---
# System prepended metadata

title: Notes
tags: [Intro to Text Mining]

---

---
tags: Intro to Text Mining
---

# Notes
## Text Preprocessing

1. Tokenization
    * breaks text into chunks of tokens (words)
    * one-hot vector: 向量裡面只有一個地方不是 0
    * social media texts contain a lot of informal words
        * Can use casual_tokenize and TweetTokenizer
    * jieba: tokenization of Mandarin

2. Stop words
    * 指的是很常出現但不重要的字 (a, an, the ...)
    * 可以不要 exclude，透過將 one-hot vector 改為紀錄權重也可。一個 token 的權重越小代表他越有可能是 stop words (不重要)

3. Normalization
    * 意義相近的 tokens 被 combine 成 single, normalized form
    * helps reduce the size of vocabulary
    * 常用的 normalization procedures:
        1. Case folding: 把全部的字都小寫
            * useful for search engines: because users are lazy, when searching for "iphone", you would get information about "iPhone" also (great)
            * 有時會使有意義的大寫失效，e.g., FedEx -> fedex
        2. stemming: remove suffixes
            * **rule-based**: e.g., remove suffix "ing"，則 ending -> end (good), sing -> s (bad)
            * Porter stemmer, a well-known stemming rule procedure
        3. Lemmatization: 詞性還原，希望 stemming 能產出正確的字
            * **knowledge-based**: 通常會用一個 knowledge base 去 identify the lemma of a word.

***

### 任務目標
上面的文字前處理筆記中，用來為中文斷詞的工具是哪一個？

***

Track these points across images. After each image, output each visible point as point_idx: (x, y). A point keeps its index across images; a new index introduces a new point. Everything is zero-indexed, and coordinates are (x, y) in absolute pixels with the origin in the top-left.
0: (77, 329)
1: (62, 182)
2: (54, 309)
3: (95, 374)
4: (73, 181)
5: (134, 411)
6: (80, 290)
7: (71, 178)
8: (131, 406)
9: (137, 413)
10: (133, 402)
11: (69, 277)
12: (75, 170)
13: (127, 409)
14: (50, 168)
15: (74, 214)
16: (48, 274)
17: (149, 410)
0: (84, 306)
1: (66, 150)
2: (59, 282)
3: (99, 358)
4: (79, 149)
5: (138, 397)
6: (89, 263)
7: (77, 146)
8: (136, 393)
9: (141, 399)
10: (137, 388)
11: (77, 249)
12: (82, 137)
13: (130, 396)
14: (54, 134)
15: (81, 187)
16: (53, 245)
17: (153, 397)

***

### 練習結果
jieba。